Everything in the listing below needs restating exactly, apart from the pictures.

BEGIN

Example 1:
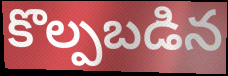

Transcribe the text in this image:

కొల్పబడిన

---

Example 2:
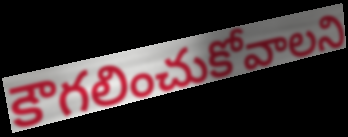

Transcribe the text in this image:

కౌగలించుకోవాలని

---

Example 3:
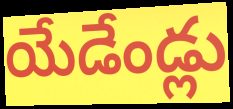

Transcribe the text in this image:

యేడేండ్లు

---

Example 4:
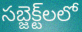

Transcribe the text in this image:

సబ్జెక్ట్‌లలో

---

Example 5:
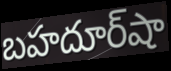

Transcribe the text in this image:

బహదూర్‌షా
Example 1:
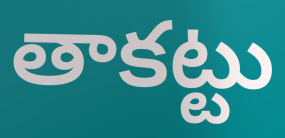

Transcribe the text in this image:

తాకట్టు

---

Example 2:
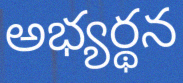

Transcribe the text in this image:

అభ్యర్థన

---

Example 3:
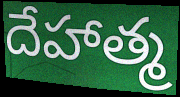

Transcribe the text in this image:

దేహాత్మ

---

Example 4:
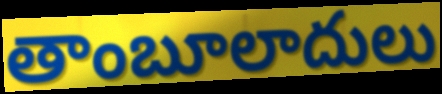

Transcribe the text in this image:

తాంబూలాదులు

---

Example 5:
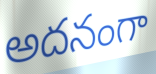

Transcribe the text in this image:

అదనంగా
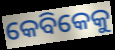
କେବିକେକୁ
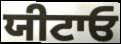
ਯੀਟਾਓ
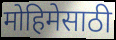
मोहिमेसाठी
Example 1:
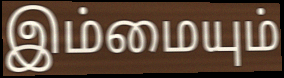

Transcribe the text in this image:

END

Task response:
Example 1:

Transcribe the text in this image:

కొల్పబడిన

---

Example 2:

Transcribe the text in this image:

కౌగలించుకోవాలని

---

Example 3:

Transcribe the text in this image:

యేడేండ్లు

---

Example 4:

Transcribe the text in this image:

సబ్జెక్ట్‌లలో

---

Example 5:

Transcribe the text in this image:

బహదూర్‌షా
Example 1:

Transcribe the text in this image:

తాకట్టు

---

Example 2:

Transcribe the text in this image:

అభ్యర్థన

---

Example 3:

Transcribe the text in this image:

దేహాత్మ

---

Example 4:

Transcribe the text in this image:

తాంబూలాదులు

---

Example 5:

Transcribe the text in this image:

అదనంగా
କେବିକେକୁ
ਯੀਟਾਓ
मोहिमेसाठी
Example 1:

Transcribe the text in this image:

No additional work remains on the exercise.